Article Text
Abstract
Introduction High quality cardiac magnetic resonance (CMR) images are a prerequisite for high diagnostic accuracy. Analysis of bad quality image data can result in erroneous conclusions, especially in the case of automated analysis algorithms, that are currently being proposed. CMR images can contain a range of image artefacts and assessing the quality of images produced by MR scanners has long been a challenging issue. Traditionally, images are visually inspected experts, and those showing an insufficient level of quality are excluded. In this work, we propose to use a Convolutional Neural Network (CNN) model to automatically detect mis-triggering artefacts.

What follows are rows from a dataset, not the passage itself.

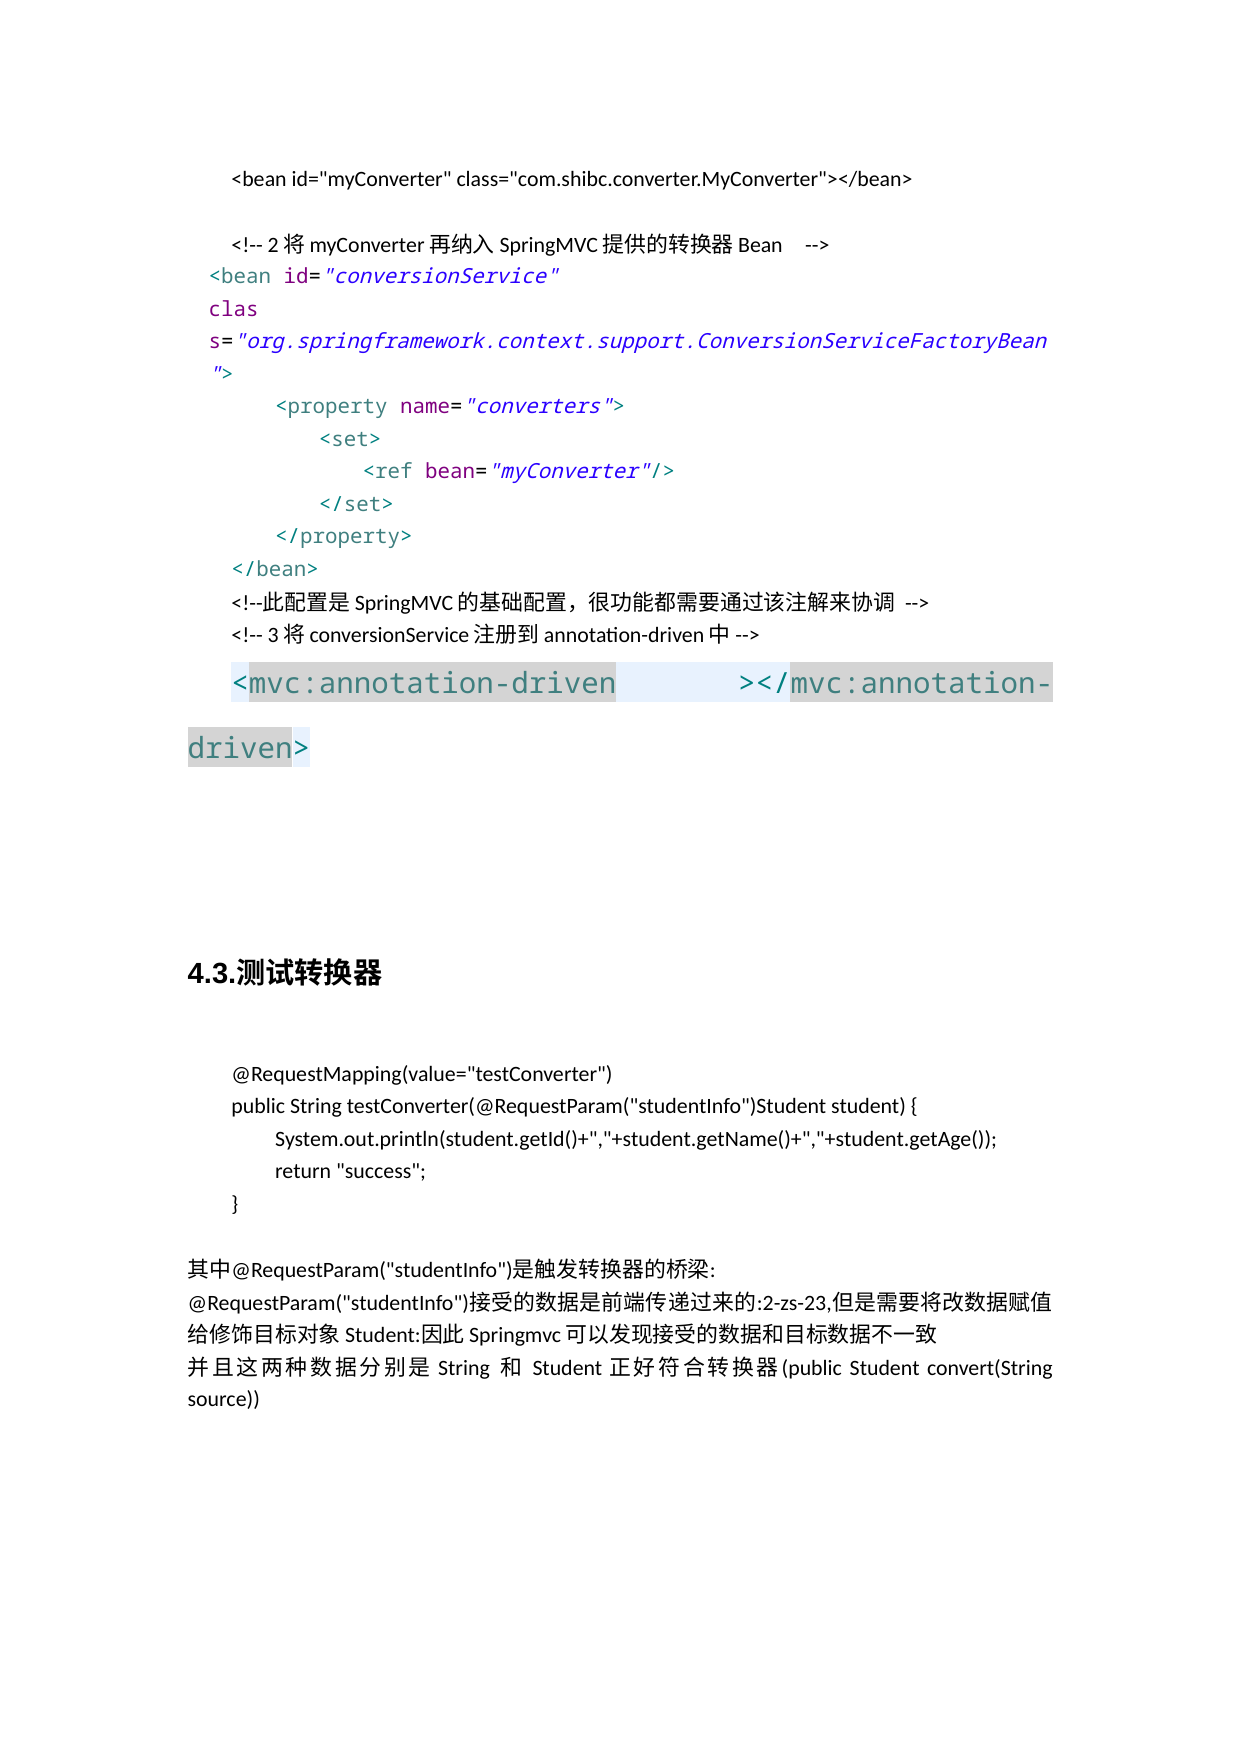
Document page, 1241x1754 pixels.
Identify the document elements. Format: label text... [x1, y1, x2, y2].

text <ref bean="myConverter"/> [187, 454, 1053, 487]
text return "success"; [187, 1154, 1053, 1187]
text @RequestParam("studentInfo")接受的数据是前端传递过来的:2-zs-23,但是需要将改数据赋值给修饰目标对象Student:因此Springmvc可以发现接受的数据和目标数据不一致 [187, 1284, 1053, 1349]
text <!-- 3将conversionService注册到annotation-driven中 --> [187, 617, 1053, 649]
text <!--此配置是SpringMVC的基础配置，很功能都需要通过该注解来协调 --> [187, 584, 1053, 617]
text </bean> [187, 552, 1053, 584]
text <set> [187, 422, 1053, 454]
text <bean id="conversionService" class="org.springframework.context.support.ConversionServiceFactoryBean"> [187, 259, 1053, 389]
text <property name="converters"> [187, 389, 1053, 422]
text System.out.println(student.getId()+","+student.getName()+","+student.getAge()); [187, 1122, 1053, 1154]
text </property> [187, 519, 1053, 552]
text @RequestMapping(value="testConverter") [187, 1057, 1053, 1089]
text public String testConverter(@RequestParam("studentInfo")Student student) { [187, 1089, 1053, 1122]
subtitle 4.3.测试转换器 [187, 939, 1053, 1004]
text </set> [187, 487, 1053, 519]
text 并且这两种数据分别是String 和 Student正好符合转换器(public Student convert(String source)) [187, 1349, 1053, 1414]
text } [187, 1187, 1053, 1219]
text <mvc:annotation-driven ></mvc:annotation-driven> [187, 649, 1053, 779]
text 其中@RequestParam("studentInfo")是触发转换器的桥梁: [187, 1252, 1053, 1284]
text <!-- 2将myConverter再纳入 SpringMVC提供的转换器Bean --> [187, 227, 1053, 259]
text <bean id="myConverter" class="com.shibc.converter.MyConverter"></bean> [187, 162, 1053, 194]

Methods We use a deep neural network architecture to detect the mis-triggering artefacts in a large cardiac MR dataset. The input is to the network an intensity normalised 50 temporal frames of 80 × 80 CMR image, which is cropped using a Fourier transform-based region of interest extraction relying on motion patterns. The proposed network consists of five layers. The architecture of our network follows a 3D Convolutional model and consists of 6 convolutional layers and two dense layers for classification.

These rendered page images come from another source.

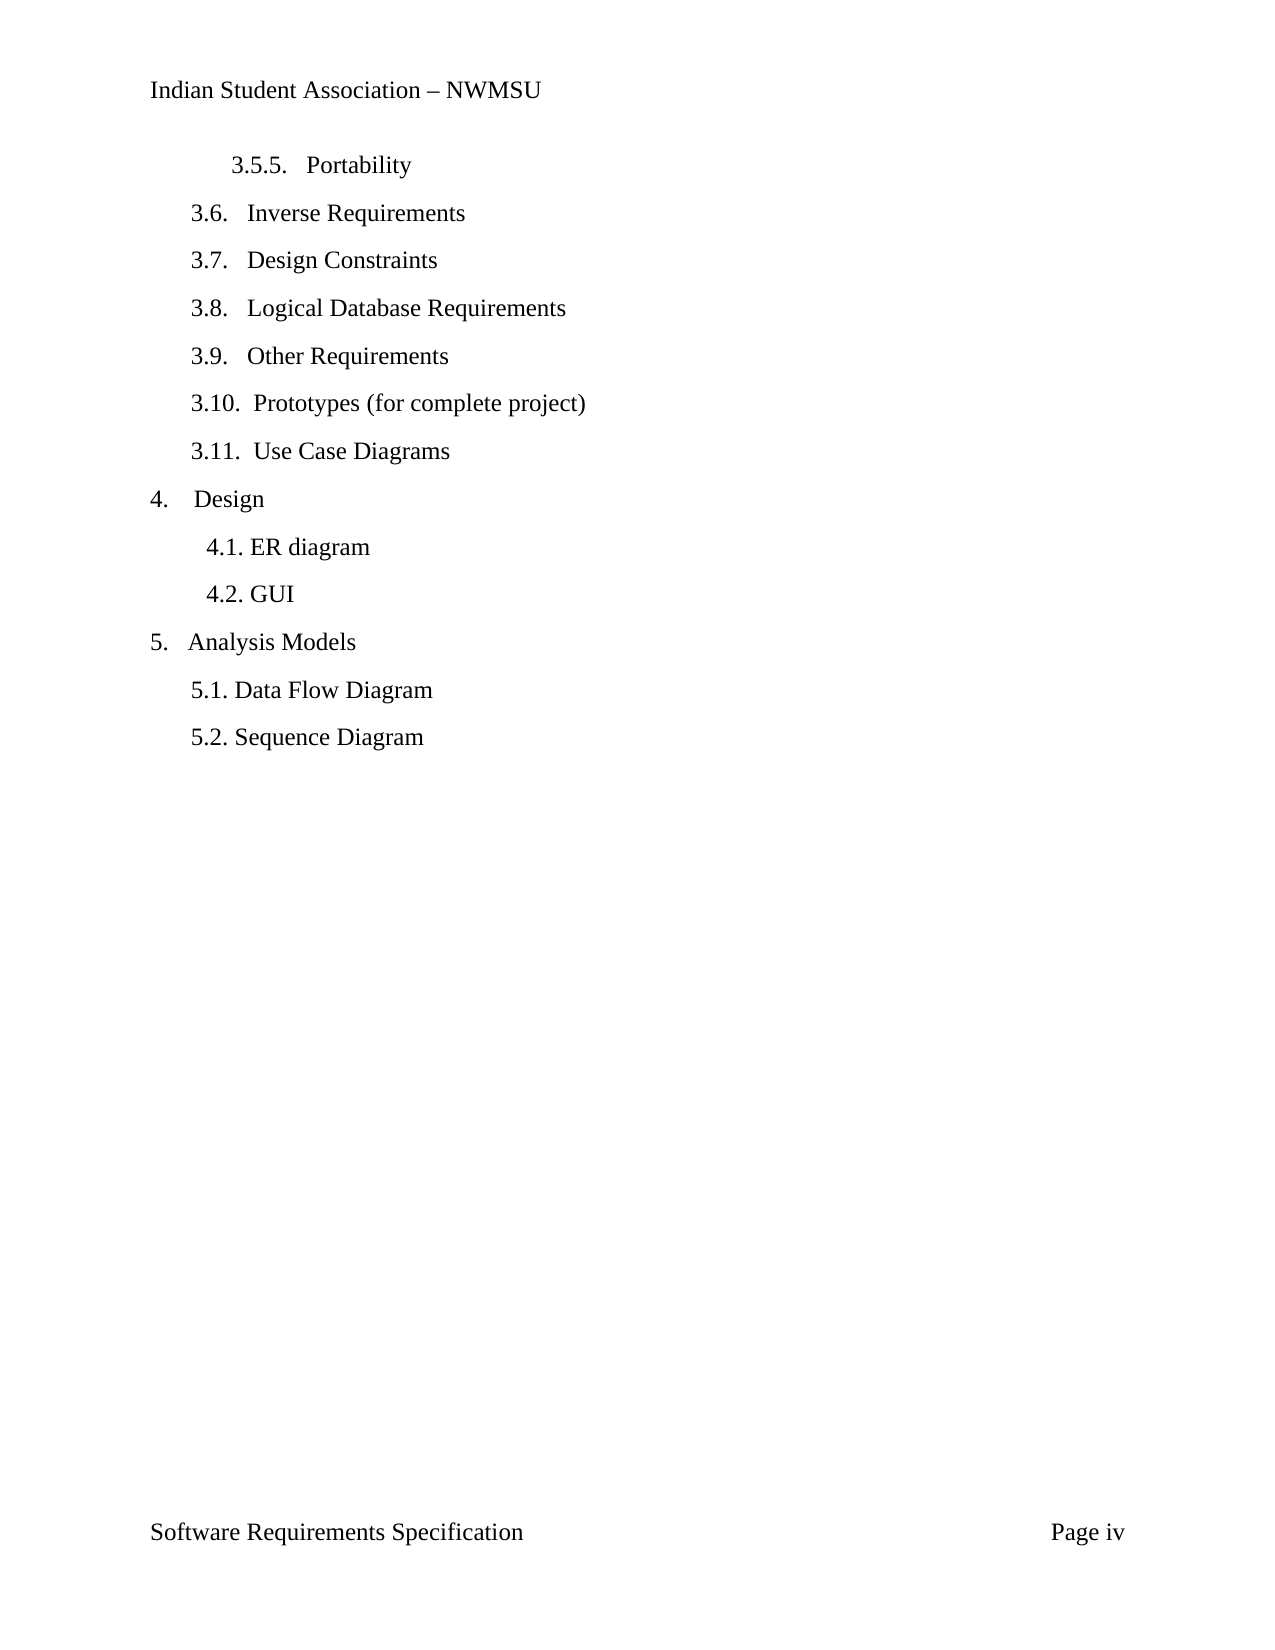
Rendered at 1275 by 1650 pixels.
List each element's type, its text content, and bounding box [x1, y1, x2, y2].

list 5.1. Data Flow Diagram [191, 675, 1125, 703]
list Logical Database Requirements [191, 293, 1125, 322]
list Design Constraints [191, 245, 1125, 274]
list Portability [231, 150, 1125, 179]
list 4.1. ER diagram [206, 532, 1125, 560]
list Inverse Requirements [191, 198, 1125, 226]
list 5.2. Sequence Diagram [191, 722, 1125, 751]
list Prototypes (for complete project) [191, 388, 1125, 417]
list 4.2. GUI [206, 579, 1125, 608]
list Use Case Diagrams [191, 436, 1125, 465]
list Design [150, 484, 1125, 513]
list Analysis Models [150, 627, 1125, 656]
list Other Requirements [191, 341, 1125, 369]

Results We tested our algorithm on a subset of 100 cardiac MR images from UK Biobank in a 10-fold cross-validation setup. Our method achieves 0.85 accuracy and 0.81 precision for detection of the mis-triggering artefacts compared 0.67 accuracy and 0.66 precision of variance of Laplacians, which is a state of the art blurring detection method.
Conclusion We have proposed a method to automatically detect low quality images with high accuracy in less than 1 ms. Our work brings fully automated evaluation of left ventricular function from CMR imaging a step closer to clinically acceptable standards, addresses a key issue for the analysis of large imaging datasets.